Since joining the government in 1978, Liang has held several key domestic and overseas positions in which he applied his expertise in international economic law and trade negotiations to promote Taiwan's economic development and expand the overseas markets for Taiwan's export sectors.

=== Deputy Minister of Economic Affairs ===
During Liang's concurrent tenures as Vice Minister of Economic Affairs and Chief Trade Negotiator, and later as Deputy Minister, Liang played an instrumental role in the signing of the Economic Cooperation Framework Agreement (ECFA) between China and Taiwan in 2010, a bilateral investment accord with Japan in 2011, the Cross-Straits Investment Protection and Promotion Agreement in 2012, an economic cooperation agreement with New Zealand (ANZTEC) and an economic partnership agreement with Singapore (ASTEP) in 2013. He also co-chaired the first three Regular Meetings of the Cross-Straits Economic Cooperation Committee as Chief Delegate from Taiwan, and actively promoted closer economic and trade relations with the US and the European Union.

In recognition of Liang's achievements, the Ministry of Economic Affairs (MOEA) conferred upon him the Medal of Economic Contribution, First Order, on February 13, 2014, making him the first government official ever to receive the honor.

== Civil career ==
In February 2014, Liang tendered his resignation from the Ministry citing health reasons. He was later appointed as an adviser to the Executive Yuan. In August that year, Liang was appointed the chairman of the Taiwan External Trade Development Council.

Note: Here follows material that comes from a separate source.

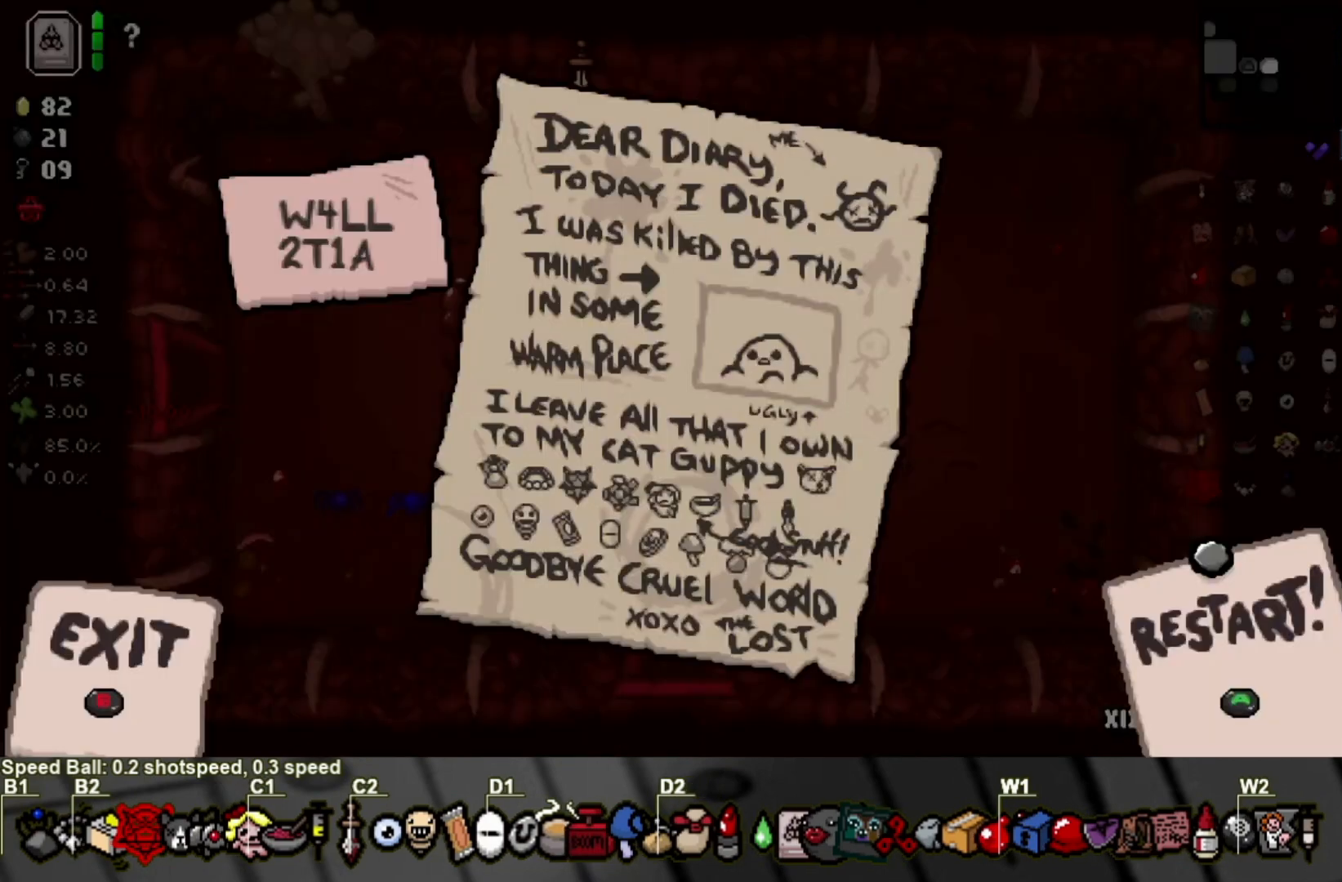
{"buttons": [], "left_stick": "center", "right_stick": "center", "events": []}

Since then, Liang has led a team of over 1,200 trained specialists across its Taipei headquarters, 4 domestic branch offices and 60 overseas branch offices worldwide, organizing more than 300 overseas trade promotion events and 40 international trade shows each year.

== Diplomatic career ==
Liang served as the head of the Taipei Representative Office in Singapore to promote bilateral relations between Taiwan and Singapore from 2016-2023. He retired from public service at the end of his posting.